::: DATA
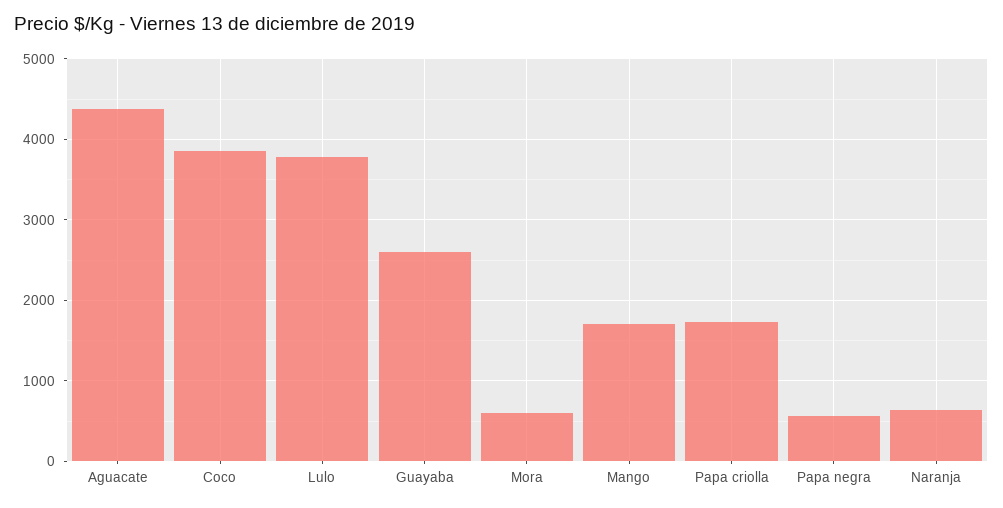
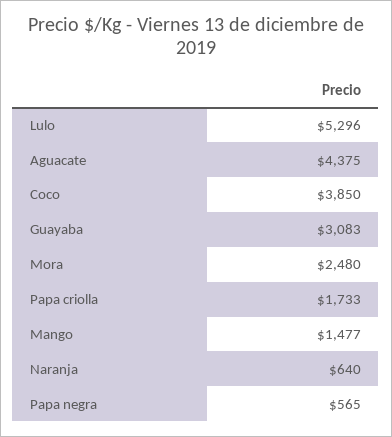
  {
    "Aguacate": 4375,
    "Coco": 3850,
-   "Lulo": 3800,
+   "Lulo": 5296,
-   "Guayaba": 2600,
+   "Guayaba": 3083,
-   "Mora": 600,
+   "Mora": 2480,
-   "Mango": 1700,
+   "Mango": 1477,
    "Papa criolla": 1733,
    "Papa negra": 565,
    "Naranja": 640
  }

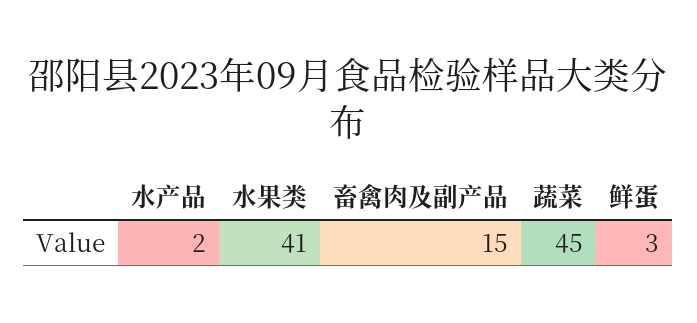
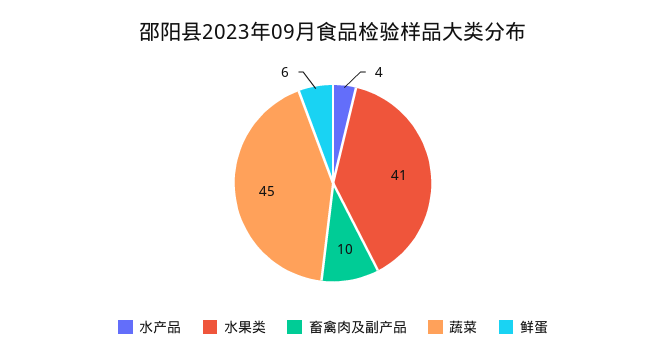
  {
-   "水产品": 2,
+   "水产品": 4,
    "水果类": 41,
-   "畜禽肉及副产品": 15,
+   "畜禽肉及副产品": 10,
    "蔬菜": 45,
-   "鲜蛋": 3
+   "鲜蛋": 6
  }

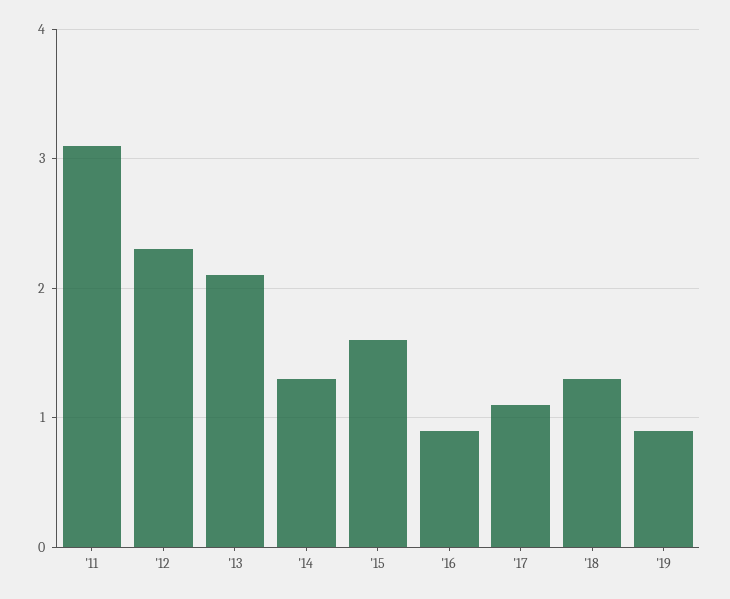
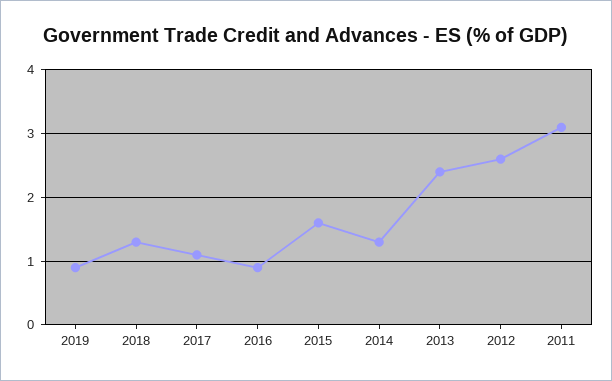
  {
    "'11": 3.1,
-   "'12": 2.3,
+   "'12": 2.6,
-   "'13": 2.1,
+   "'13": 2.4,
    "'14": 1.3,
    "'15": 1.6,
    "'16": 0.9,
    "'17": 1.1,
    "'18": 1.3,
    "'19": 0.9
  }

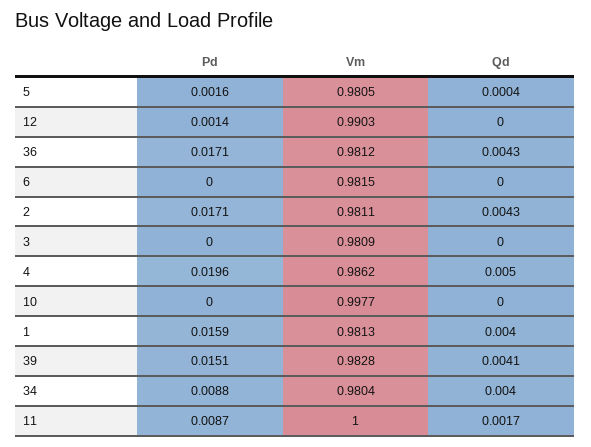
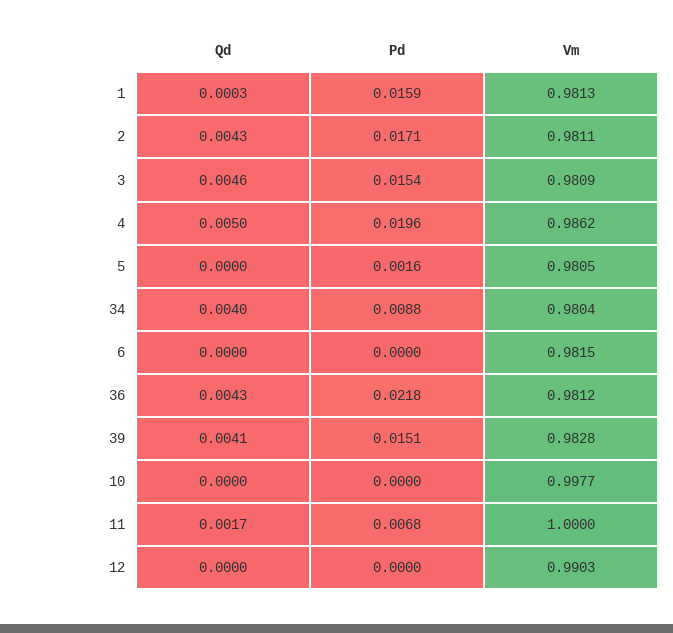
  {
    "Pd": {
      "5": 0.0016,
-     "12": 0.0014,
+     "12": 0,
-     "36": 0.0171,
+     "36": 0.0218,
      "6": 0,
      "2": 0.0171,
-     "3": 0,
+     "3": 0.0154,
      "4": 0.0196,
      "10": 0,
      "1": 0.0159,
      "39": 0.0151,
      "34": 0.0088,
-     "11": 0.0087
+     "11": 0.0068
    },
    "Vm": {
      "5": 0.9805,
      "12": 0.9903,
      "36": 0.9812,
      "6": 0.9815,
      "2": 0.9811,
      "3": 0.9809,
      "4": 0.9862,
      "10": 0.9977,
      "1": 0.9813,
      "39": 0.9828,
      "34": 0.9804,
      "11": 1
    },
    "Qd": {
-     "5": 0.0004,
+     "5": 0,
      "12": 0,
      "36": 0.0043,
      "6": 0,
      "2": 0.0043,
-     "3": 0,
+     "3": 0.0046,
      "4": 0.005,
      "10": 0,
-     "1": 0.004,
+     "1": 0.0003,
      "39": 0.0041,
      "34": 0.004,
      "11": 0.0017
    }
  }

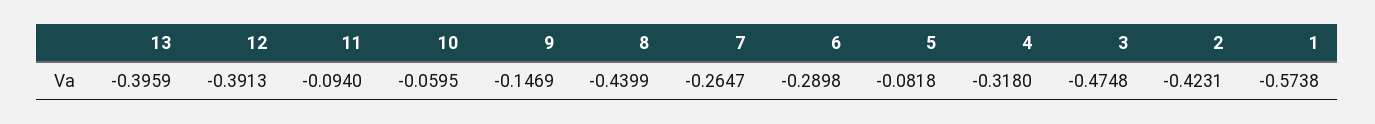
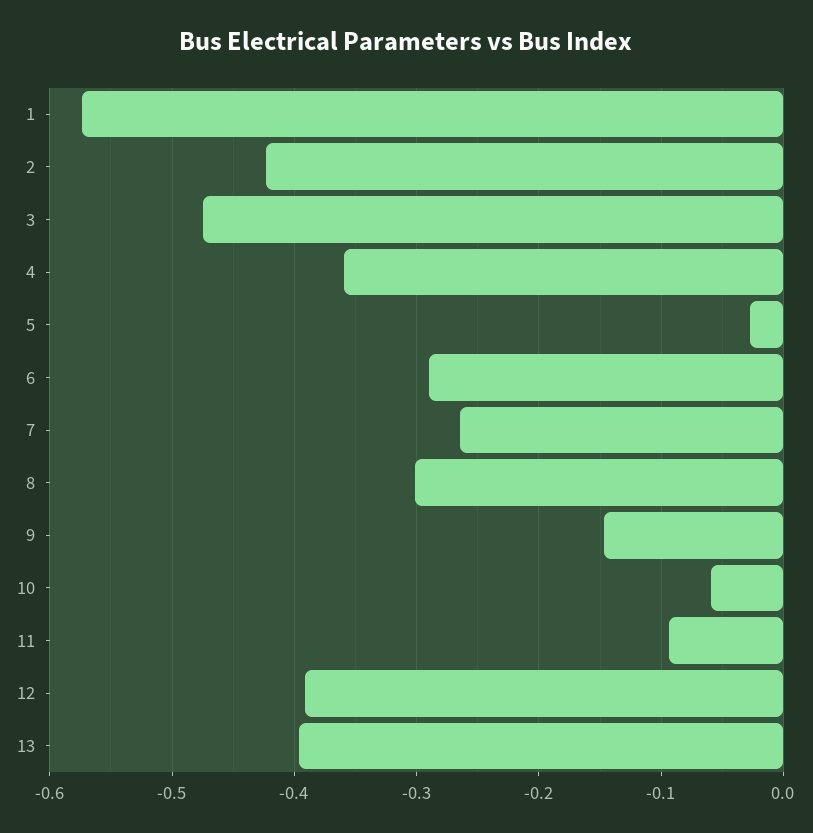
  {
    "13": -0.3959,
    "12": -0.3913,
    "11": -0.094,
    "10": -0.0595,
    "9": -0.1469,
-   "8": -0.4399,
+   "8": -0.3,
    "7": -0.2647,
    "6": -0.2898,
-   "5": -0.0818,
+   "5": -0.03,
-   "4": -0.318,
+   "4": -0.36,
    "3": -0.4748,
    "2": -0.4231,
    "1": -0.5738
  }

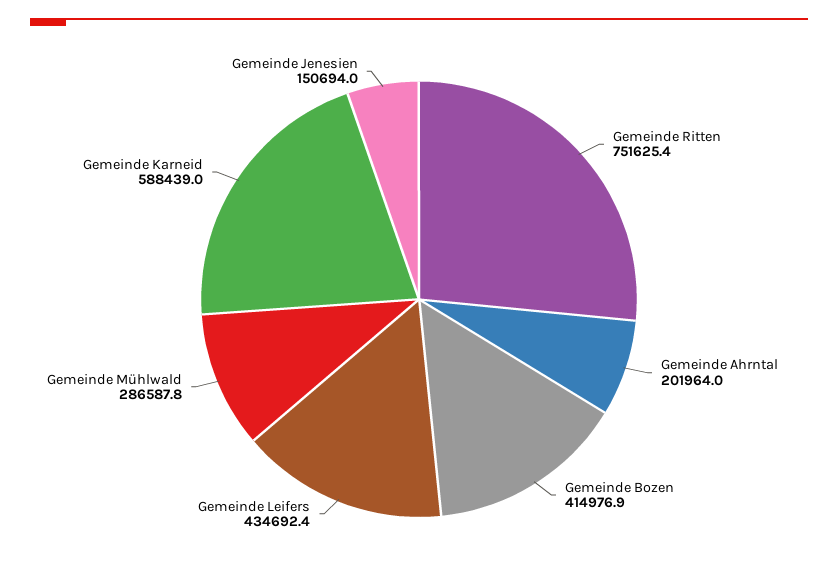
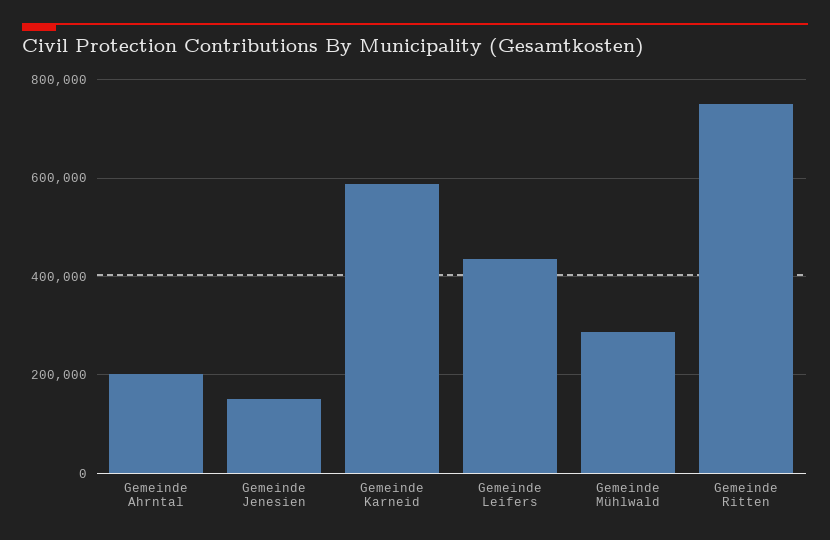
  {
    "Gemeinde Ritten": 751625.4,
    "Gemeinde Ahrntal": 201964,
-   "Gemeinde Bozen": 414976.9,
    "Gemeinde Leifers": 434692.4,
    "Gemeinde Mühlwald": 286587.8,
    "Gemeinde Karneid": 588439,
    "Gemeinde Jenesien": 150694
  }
::::::
- **TASK DETAILS**:
Copy each line of the records above that carries the word "Gemeinde".

- **EXERCISE OUTPUT**:
    "Gemeinde Ritten": 751625.4,
    "Gemeinde Ahrntal": 201964,
-   "Gemeinde Bozen": 414976.9,
    "Gemeinde Leifers": 434692.4,
    "Gemeinde Mühlwald": 286587.8,
    "Gemeinde Karneid": 588439,
    "Gemeinde Jenesien": 150694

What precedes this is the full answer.